Ergastolano ucciso davanti casa, chiesta conferma della condanna per 61enne

Il pg propone il carcere a vita per Orazio Rosario Cavallaro, il pregiudicato accusato dell'omicidio di Angelo Carità

Il luogo dell'omicidio, da sinistra Carità e Cavallaro

La conferma della condanna al carcere a vita per Orazio Rosario Cavallaro, 61 anni, il pregiudicato di Ravanusa finito in carcere il 2 ottobre del 2018 con l’accusa di essere il killer che ha ucciso, sei mesi prima, il giorno di Pasquetta, il coetaneo Angelo Carità di Licata, a sua volta condannato al carcere a vita in primo grado, per omicidio, ma libero per decorrenza dei termini.
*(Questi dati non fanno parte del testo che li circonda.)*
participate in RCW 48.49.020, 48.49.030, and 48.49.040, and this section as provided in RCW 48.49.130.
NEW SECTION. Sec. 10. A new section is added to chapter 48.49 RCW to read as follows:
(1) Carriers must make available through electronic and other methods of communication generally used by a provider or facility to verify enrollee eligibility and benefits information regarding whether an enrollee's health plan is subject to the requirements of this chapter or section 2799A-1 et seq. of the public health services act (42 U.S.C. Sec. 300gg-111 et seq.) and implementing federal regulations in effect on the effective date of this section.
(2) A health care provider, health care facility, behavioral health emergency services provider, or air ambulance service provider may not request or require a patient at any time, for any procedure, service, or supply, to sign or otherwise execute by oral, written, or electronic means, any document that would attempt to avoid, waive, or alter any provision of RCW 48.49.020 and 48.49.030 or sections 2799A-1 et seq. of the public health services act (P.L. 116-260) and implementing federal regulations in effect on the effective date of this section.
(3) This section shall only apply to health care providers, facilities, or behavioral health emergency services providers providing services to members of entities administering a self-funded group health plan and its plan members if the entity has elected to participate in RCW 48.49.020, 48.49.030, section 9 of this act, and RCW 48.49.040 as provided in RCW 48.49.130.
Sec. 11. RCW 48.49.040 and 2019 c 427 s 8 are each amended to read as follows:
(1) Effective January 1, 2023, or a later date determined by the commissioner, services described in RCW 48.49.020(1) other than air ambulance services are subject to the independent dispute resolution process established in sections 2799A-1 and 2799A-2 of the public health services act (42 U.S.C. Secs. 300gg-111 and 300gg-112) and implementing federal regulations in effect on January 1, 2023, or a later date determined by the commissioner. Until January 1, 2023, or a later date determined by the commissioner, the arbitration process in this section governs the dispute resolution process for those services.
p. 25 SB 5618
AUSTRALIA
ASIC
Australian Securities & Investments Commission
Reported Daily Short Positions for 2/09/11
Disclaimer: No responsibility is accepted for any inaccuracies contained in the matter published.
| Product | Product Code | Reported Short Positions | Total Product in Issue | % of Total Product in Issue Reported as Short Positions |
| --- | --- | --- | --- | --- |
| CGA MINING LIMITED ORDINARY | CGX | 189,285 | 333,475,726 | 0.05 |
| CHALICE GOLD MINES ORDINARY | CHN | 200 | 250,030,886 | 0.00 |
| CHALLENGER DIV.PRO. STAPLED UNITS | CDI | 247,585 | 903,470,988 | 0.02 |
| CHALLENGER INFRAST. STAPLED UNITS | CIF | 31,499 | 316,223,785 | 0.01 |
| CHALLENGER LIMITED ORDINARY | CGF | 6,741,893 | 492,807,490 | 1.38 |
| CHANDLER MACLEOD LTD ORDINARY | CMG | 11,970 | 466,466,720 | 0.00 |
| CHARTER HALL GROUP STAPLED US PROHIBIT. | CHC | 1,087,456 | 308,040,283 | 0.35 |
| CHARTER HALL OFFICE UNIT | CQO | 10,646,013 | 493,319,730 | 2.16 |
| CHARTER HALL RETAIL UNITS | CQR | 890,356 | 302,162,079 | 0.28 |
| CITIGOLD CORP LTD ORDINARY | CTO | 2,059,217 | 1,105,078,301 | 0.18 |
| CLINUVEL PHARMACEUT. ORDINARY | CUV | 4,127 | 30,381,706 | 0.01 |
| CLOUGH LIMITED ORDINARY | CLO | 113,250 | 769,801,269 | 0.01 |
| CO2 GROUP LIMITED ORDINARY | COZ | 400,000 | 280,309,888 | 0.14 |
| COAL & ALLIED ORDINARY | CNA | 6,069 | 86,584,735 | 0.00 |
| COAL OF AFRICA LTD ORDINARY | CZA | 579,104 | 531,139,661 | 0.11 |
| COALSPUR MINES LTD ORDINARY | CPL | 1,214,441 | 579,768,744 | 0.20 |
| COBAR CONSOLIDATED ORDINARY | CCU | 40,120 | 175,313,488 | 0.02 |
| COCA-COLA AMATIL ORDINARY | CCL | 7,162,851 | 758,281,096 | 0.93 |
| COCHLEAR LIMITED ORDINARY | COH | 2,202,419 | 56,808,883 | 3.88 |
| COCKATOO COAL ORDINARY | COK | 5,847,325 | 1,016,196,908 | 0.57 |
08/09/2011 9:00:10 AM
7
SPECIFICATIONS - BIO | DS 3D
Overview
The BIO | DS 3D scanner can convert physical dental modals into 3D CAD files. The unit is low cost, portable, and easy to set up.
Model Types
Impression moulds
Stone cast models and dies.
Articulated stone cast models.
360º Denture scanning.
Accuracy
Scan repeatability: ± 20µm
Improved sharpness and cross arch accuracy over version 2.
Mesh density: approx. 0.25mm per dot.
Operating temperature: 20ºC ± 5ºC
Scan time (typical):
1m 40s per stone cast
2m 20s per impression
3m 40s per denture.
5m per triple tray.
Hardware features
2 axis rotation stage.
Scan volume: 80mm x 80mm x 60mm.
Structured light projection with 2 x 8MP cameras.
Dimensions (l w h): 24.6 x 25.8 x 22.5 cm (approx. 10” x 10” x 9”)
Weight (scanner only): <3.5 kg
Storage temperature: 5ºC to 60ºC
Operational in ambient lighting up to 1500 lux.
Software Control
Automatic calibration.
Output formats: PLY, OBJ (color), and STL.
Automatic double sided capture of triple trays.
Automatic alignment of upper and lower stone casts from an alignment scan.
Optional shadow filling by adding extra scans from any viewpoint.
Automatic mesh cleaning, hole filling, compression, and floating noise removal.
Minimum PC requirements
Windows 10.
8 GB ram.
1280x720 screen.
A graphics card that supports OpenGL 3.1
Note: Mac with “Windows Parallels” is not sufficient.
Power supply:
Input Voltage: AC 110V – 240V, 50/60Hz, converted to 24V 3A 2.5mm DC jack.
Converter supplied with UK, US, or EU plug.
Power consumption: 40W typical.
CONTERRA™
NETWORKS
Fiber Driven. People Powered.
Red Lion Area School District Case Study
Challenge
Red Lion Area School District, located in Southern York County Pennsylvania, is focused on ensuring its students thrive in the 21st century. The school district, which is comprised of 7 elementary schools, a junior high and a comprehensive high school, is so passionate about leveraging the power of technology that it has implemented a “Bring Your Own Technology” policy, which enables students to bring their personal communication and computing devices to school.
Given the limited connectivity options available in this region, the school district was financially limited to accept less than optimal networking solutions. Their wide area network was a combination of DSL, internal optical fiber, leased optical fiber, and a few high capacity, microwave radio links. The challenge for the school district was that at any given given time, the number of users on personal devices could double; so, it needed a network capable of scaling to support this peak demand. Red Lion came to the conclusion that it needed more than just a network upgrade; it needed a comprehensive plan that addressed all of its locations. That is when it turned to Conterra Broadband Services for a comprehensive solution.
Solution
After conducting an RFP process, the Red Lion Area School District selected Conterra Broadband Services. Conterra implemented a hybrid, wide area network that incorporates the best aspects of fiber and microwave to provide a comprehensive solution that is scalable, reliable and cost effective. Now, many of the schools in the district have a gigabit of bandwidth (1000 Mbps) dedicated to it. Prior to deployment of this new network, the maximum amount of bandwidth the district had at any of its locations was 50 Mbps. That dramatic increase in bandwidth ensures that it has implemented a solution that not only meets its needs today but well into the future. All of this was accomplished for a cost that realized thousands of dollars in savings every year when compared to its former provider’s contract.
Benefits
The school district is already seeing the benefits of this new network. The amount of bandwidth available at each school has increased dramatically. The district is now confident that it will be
E' stata chiesta dal sostituto procuratore generale Sergio Barbiera a conclusione della requisitoria. Cavallaro, originario di Catania ma da tanti anni residente a Ravanusa, vecchia conoscenza degli inquirenti per il coinvolgimento nell’inchiesta antimafia “Cocktail” e in altre indagini di minore spessore, secondo il magistrato della pubblica accusa ha messo a segno il delitto che sembrerebbe collegato all’omicidio commesso a sua volta da Carità anche se, in realtà, la circostanza non è stata del tutto messa a fuoco. 

Sarebbe lui, quindi, secondo quanto accertato nel processo di primo grado di cui si chiede la conferma del verdetto, il killer di Angelo Carità, bracciante agricolo di 61 anni, freddato a Licata la mattina di Pasquetta del 2018, nei pressi della sua casa di campagna. A inchiodarlo furono le immagini di videosorveglianza di un negozio che immortalarono la scena a distanza e le tracce di sangue sul suo giubbotto.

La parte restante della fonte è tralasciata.